Page text Start Marker

# How do you display your Muscle Bike Accessories



## 67Ramshorn (Feb 9, 2017)

Just curious how other collectors display their muscle bike accessories.
Here are some of mine displayed.


----------



## 67Ramshorn (Feb 9, 2017)

more pictures


----------



## djhavikk (Feb 9, 2017)

NIce collection 67Ramshorn!


----------



## PCHiggin (Feb 9, 2017)

Nice, I had a chute and tall sissy bar back in the day. I still have some Sting-Ray stuff, too big for it these days


----------



## Vwbeck (Feb 10, 2017)

*Very nice*


----------



## REC (Feb 11, 2017)

I guess I would first have to have some to display. Until then, do you mind if I ogle your stuff?

REC


----------



## mcmfw2 (Feb 12, 2017)

Page text End Marker
Given entries Start Marker

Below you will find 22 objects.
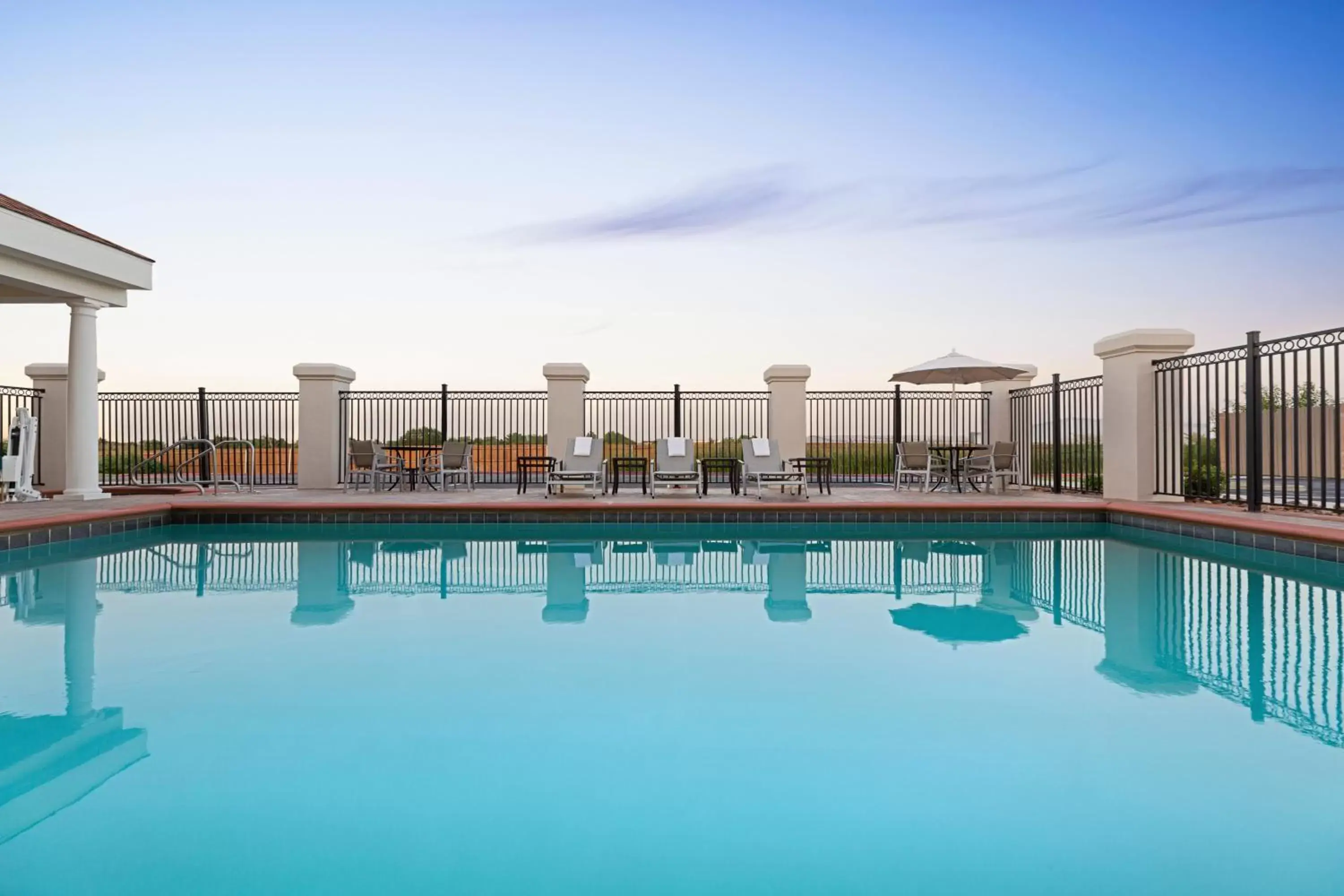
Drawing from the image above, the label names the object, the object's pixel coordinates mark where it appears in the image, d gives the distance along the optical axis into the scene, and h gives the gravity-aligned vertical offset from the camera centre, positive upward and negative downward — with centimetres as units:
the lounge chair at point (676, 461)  1079 -12
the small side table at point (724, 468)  1114 -23
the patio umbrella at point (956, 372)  1105 +115
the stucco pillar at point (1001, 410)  1342 +70
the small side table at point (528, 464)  1199 -16
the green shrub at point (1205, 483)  926 -41
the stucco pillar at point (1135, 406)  936 +55
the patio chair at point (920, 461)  1150 -15
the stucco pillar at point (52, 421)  1286 +58
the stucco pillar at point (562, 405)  1238 +78
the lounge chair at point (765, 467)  1061 -20
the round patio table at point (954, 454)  1134 -4
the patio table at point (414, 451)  1217 +5
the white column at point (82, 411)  1023 +60
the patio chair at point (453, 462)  1176 -12
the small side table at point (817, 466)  1149 -21
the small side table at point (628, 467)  1091 -21
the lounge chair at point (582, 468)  1049 -20
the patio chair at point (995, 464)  1110 -18
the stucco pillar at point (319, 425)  1261 +48
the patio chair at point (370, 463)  1161 -12
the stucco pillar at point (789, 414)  1276 +63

Given entries End Marker

* What is expected *
Rewrite everything in the thread on displaying muscle bike accessories from "## REC (Feb" down to "(Feb 12, 2017)", with "ogle" changed to "admire".

* Answer box *
## REC (Feb 11, 2017)

I guess I would first have to have some to display. Until then, do you mind if I admire your stuff?

REC


----------



## mcmfw2 (Feb 12, 2017)